Galena Resumes Flood-damage Rebuilding in Earnest After Long Winter Break
Residents of Galena are busy repairing and rebuilding some of the 200 homes that were damaged or destroyed by Yukon River floodwaters during last year’s breakup. Some of the residents are having their homes elevated above flood level as a precaution against future flooding.
It’s only early May, but the construction season is already well under way in Galena. And local Tribal Council administrator March Runner says it’s about to get even busier, as residents who’d holed-up in Fairbanks and elsewhere for the winter return to pick up where they left off last fall, when they ran out of time as the snow flew.

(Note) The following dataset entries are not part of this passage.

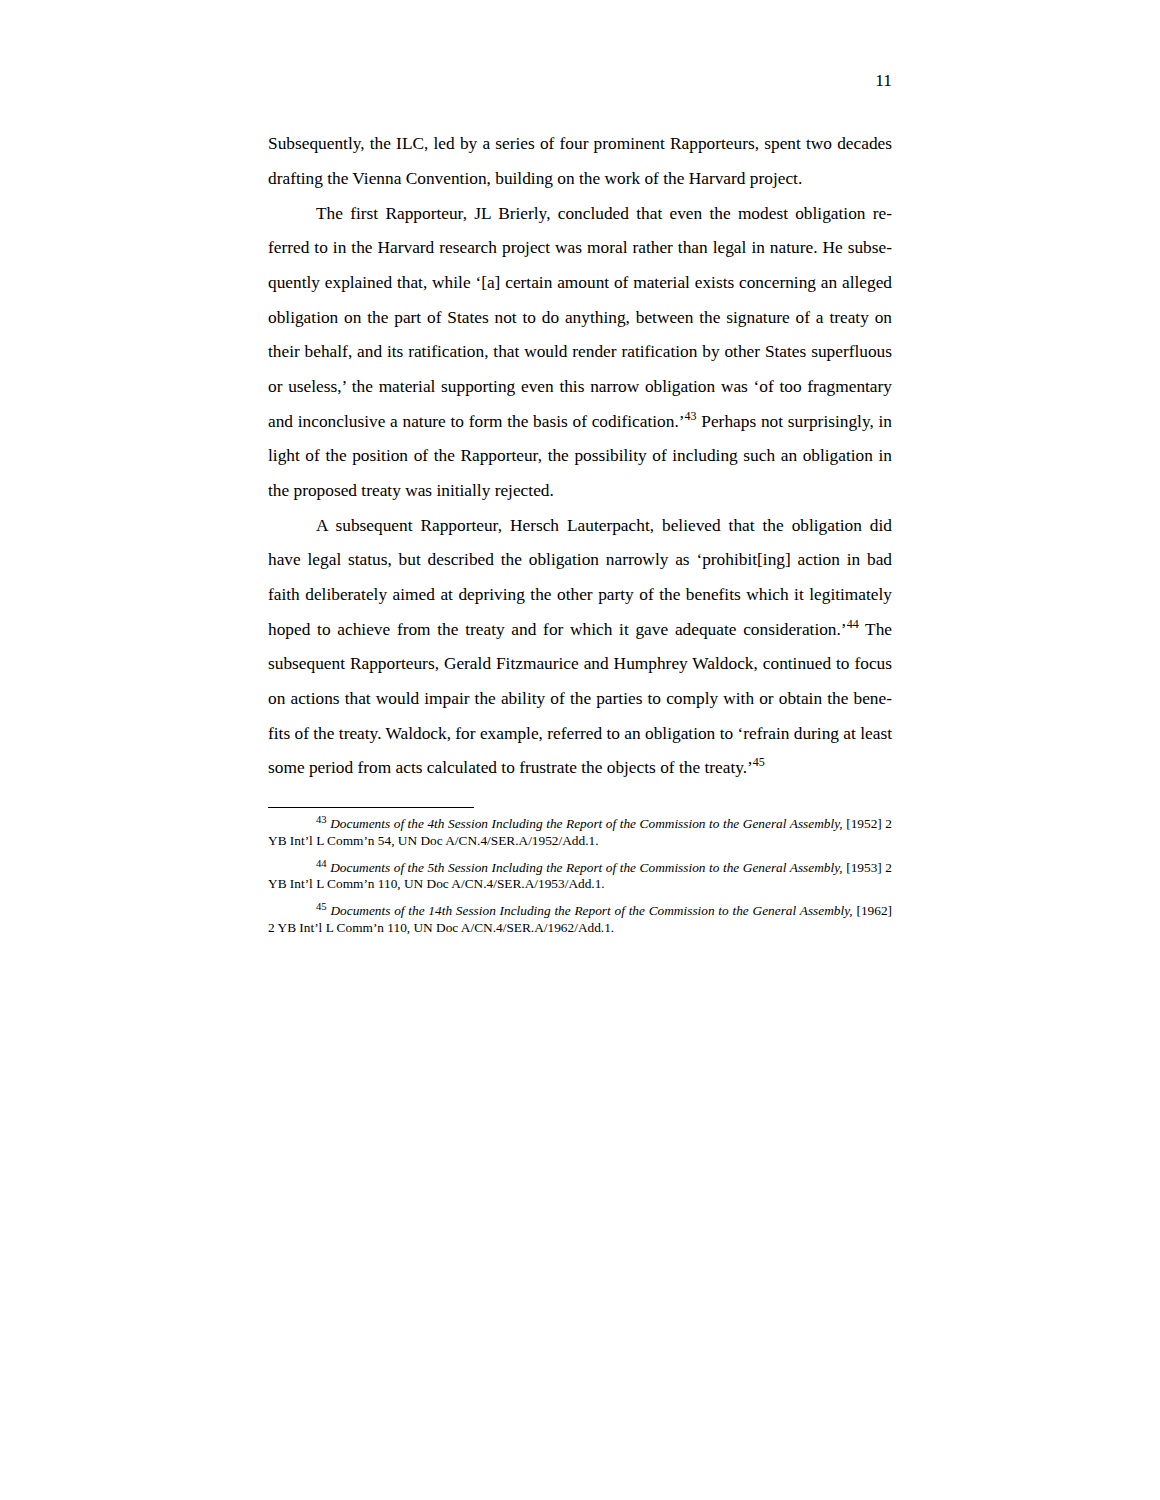11
Subsequently, the ILC, led by a series of four prominent Rapporteurs, spent two decades drafting the Vienna Convention, building on the work of the Harvard project.
The first Rapporteur, JL Brierly, concluded that even the modest obligation referred to in the Harvard research project was moral rather than legal in nature. He subsequently explained that, while ‘[a] certain amount of material exists concerning an alleged obligation on the part of States not to do anything, between the signature of a treaty on their behalf, and its ratification, that would render ratification by other States superfluous or useless,’ the material supporting even this narrow obligation was ‘of too fragmentary and inconclusive a nature to form the basis of codification.’43 Perhaps not surprisingly, in light of the position of the Rapporteur, the possibility of including such an obligation in the proposed treaty was initially rejected.
A subsequent Rapporteur, Hersch Lauterpacht, believed that the obligation did have legal status, but described the obligation narrowly as ‘prohibit[ing] action in bad faith deliberately aimed at depriving the other party of the benefits which it legitimately hoped to achieve from the treaty and for which it gave adequate consideration.’44 The subsequent Rapporteurs, Gerald Fitzmaurice and Humphrey Waldock, continued to focus on actions that would impair the ability of the parties to comply with or obtain the benefits of the treaty. Waldock, for example, referred to an obligation to ‘refrain during at least some period from acts calculated to frustrate the objects of the treaty.’45
43 Documents of the 4th Session Including the Report of the Commission to the General Assembly, [1952] 2 YB Int’l L Comm’n 54, UN Doc A/CN.4/SER.A/1952/Add.1.
44 Documents of the 5th Session Including the Report of the Commission to the General Assembly, [1953] 2 YB Int’l L Comm’n 110, UN Doc A/CN.4/SER.A/1953/Add.1.
45 Documents of the 14th Session Including the Report of the Commission to the General Assembly, [1962] 2 YB Int’l L Comm’n 110, UN Doc A/CN.4/SER.A/1962/Add.1.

“Some people were not able to return to Galena, and they’re coming back and they’re looking at their homes,” Runner said. “And some people weren’t able to get supplies in in time to work on their homes last year, or to complete their homes, and that’s the work they’ll be doing this summer.”
Runner says residents are taking advantage of this spring’s mild weather and an infusion of federal and state funding to resume the task of rebuilding Galena. This time last year, break-up flooding was about to hit the town, carrying chunks of ice as big as a truck, crushing any structure in its path.
“There is a lot of work to be done,” she said.
Runner says there are two programs under way in Galena to help residents get back into their own homes. Both are mainly funded by the Federal Emergency Management Agency, or FEMA.
“In one program, FEMA is assisting a certain group of people with FEMA volunteers to come in and work on these homes to build and/or repair, she said. “And then there’s another program where we have Samaritan’s Purse coming in and they are helping rebuild and repair some homes.”
Samaritan’s Purse is a faith-based disaster-relief program. Volunteers with that group and another affiliated with the United Methodist Church are helping Galena rebuild.
Runner says one of the two programs will pay for raising some of renovated homes by at least two feet above 135 feet of elevation to protect them from all but the worst flooding.
A spokesman for the state Division of Homeland Security and Emergency Management says the program to raise the elevation of the homes is being funded with $1.3 million from FEMA and about $430,000 from the state.